Quanto alla precarietà le cose non sembrano migliorare significativamente. Dal 2000 a oggi il lavoro stabile ha subito una contrazione in termini percentuali che lo ha visto passare dal 46 per cento al 39 per cento, mentre il lavoro atipico ha registrato, nello stesso intervallo di tempo, un aumento di dieci punti percentuali. Nell’ultimo anno la proporzione di persone con un lavoro stabile, ad un anno dalla laurea, è aumentato lievemente ma di fatto i due insiemi sembrano avere invertito, almeno per i primi anni lavorativi, il peso all’interno di un’occupazione che è divenuta più marcatamente precaria. Solo dopo cinque anni dalla laurea, la gran parte (il 70 per cento) dei laureati riesce ad ottenere un impiego stabile.

Ma veniamo alla paga. Seppure i laureati hanno avuto a disposizione lungo tutto l’arco della vita uno stipendio significativamente superiore a quello dei loro coetanei diplomati, la laurea ora non sembra essere più così premiante. Quest’anno la paga media è stata di poco superiore a mille euro e inferiore, in termini di potere d’acquisto, a quella del 2001. Ad essere penalizzate sono sempre le donne che quest’anno portano a casa solo 925 euro rispetto ai 1.186 dei loro coetanei uomini. Dopo cinque anni la paga sale in media a 1.342 euro con costanti disparità territoriali: al Nord si toccano i 1.382 euro, al Centro i 1.288 mentre al Sud si rimane fermi a 1.195 euro.

Che i giovani di oggi fossero destinati a un futuro meno roseo dei loro genitori lo si era cominciato a capire da tempo. Ma arrivano sempre più conferme di quello che sta accadendo. Qualche mese fa, uno studio di alcuni ricercatori della Banca d’Italia aveva mostrato come negli anni Novanta la retribuzione dei giovani avesse subito una riduzione significativa rispetto a quella dei loro colleghi più maturi, e come alla misera paga d’ingresso, si era andata sovrapponendo una carriera molto meno dinamica e quindi incapace di assicurare una crescita retributiva che compensasse una partenza così fiacca.

A questo si aggiunga la scarsa mobilità sociale. Secondo i dati di AlmaLaurea, a cinque anni dal conseguimento del titolo un giovane laureato figlio di operai guadagna 1.238 euro al mese, mentre un ragazzo con lo stesso titolo di laurea ma che proviene da una classe più agiata riesce a portare a casa 1.437 euro: ovvero 200 euro in più ogni trenta giorni. E queste differenze si notano in tutte le facoltà. Per chi esce da economia e statistica diventano anche più acute: 1.276 euro ai figli di operai e 1.519 euro ai figli di chi sta più in alto nella gerarchia sociale. Tra gli ingegneri la differenza è di poco inferiore ai 200 euro (1.574 euro contro i 1.759 euro), tra i giuristi e i laureati del gruppo politico sociale siamo sempre sopra ai cento euro al mese.

===============

_Esercizi da svolgere_:
(a) Riscrivi per favore in forma di elenco il paragrafo del brano sui laureati che inizia con «Ma veniamo alla paga», conservandone i dati principali.
(b) Scrivi il seguito del brano sui laureati, riprendendo subito dopo la frase sui giuristi e sui laureati del gruppo politico sociale.

_Voci estratte_:
===============

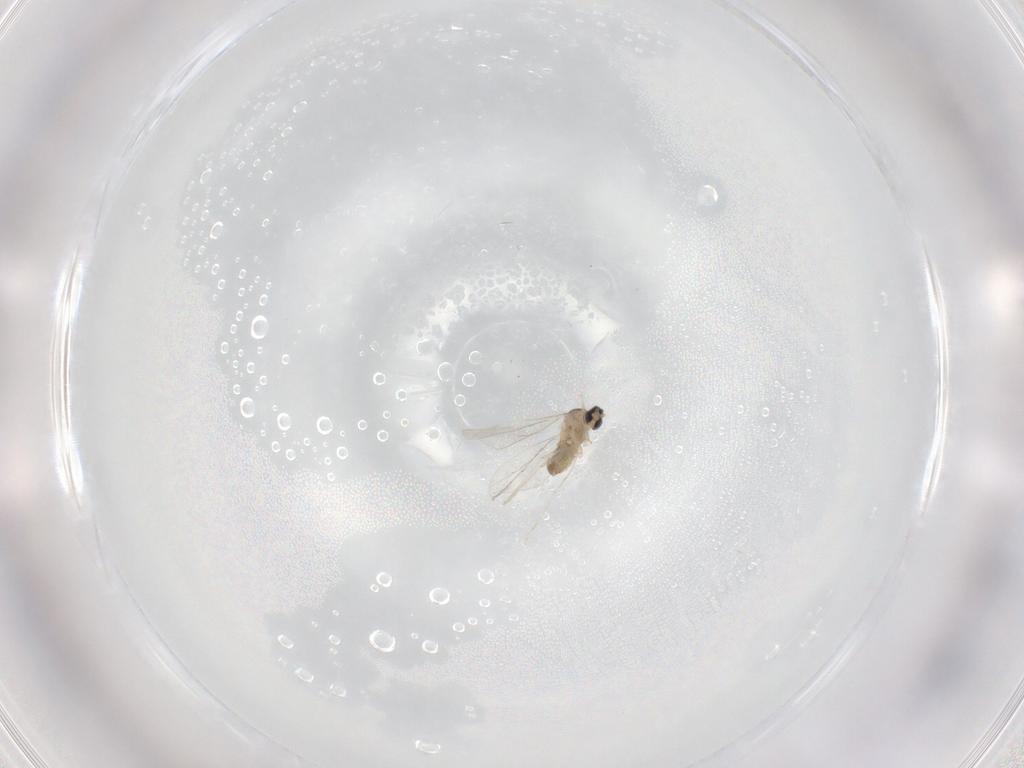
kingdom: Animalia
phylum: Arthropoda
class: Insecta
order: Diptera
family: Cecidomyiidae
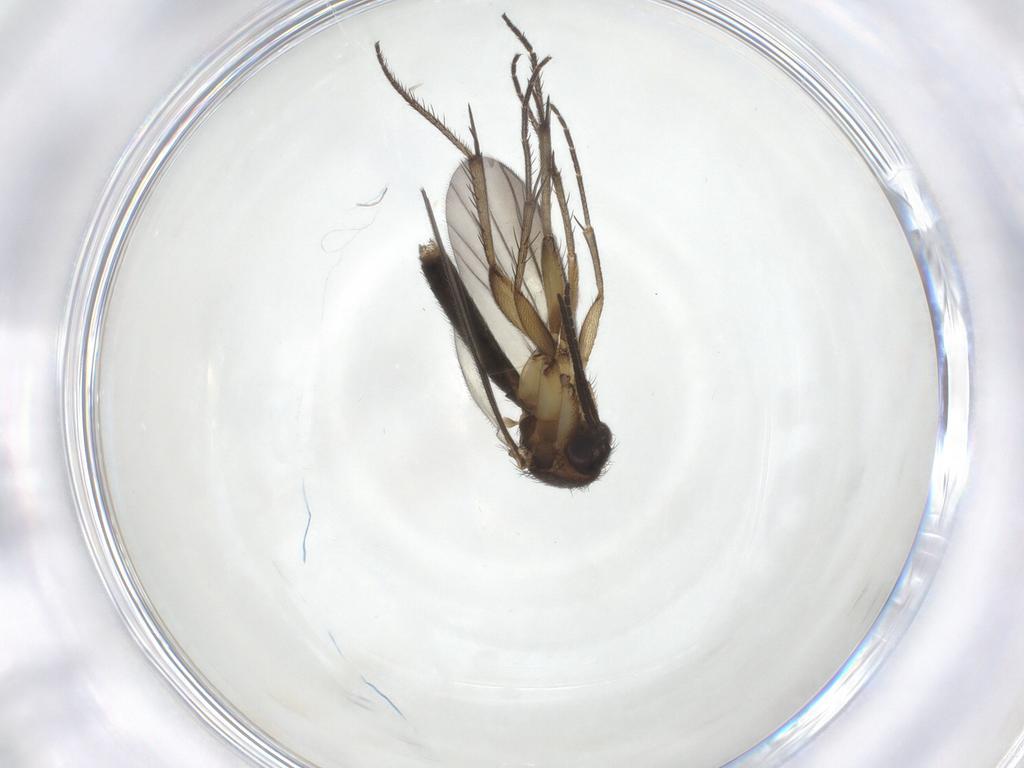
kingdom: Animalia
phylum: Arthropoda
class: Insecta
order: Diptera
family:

===============

_Risultati degli esercizi_:
(a)
- I laureati hanno avuto per tutta la vita uno stipendio molto più alto dei coetanei diplomati, ma ora la laurea non sembra più così premiante.
- Quest'anno la paga media è stata di poco superiore a mille euro, più bassa in potere d'acquisto di quella del 2001.
- Le donne restano penalizzate: 925 euro contro i 1.186 dei coetanei uomini.
- Dopo cinque anni la paga media sale a 1.342 euro, con disparità territoriali: 1.382 euro al Nord, 1.288 al Centro e 1.195 al Sud.

(b)
Insomma di padre in figlio. Se ne può trovare conferma anche se si va ad analizzare il titolo di studio di laurea del genitore e quello della prole. Si scopre che buona parte dei padri architetti (il 44 per cento) ha un figlio laureato in architettura, quattro giuristi su dieci hanno un figlio laureato in giurisprudenza e lo stesso accade agli ingegneri, ai farmacisti e ai medici (vedi la tabella). Con evidenti ricadute sui percorsi occupazionali. Tanto che il 16 per cento dei figli di dirigenti arriva, dopo solo cinque anni dal titolo di laurea, a ricoprire la carica d funzionario o dirigente mentre a più del quaranta per cento dei figli di impiegati succede di ripercorrere il sentiero professionale del padre.
Tutto il fragore degli anni degli studi universitari, tutti quei giorni in cui si avvicendano entusiasmi e fatiche, una volta arrivato il tempo dell’occupazione pare dissolversi per venire sostituito dalla constatazione che la società italiana si è avvitata su se stessa relegando la mobilità sociale allo status di chimera. Se si vuole davvero rilanciare l’economia italiana, si dovrà fare qualcosa.
Al Governo futuro, Andrea Cammelli, direttore di AlmaLaurea manda la raccomandazione di aiutare le piccole e medie aziende a “compiere innovazioni di processo e di prodotto e a dotarsi di capitale umano qualificato favorendo la formazione di studi associati” perché la ripresa, ha concluso Cammelli, “passa attraverso la valorizzazione delle risorse migliori che abbiamo: i tanti talenti che escono dalle università, forse più numerosi e migliori di quanto non siamo in grado di formare nelle nostre aule”.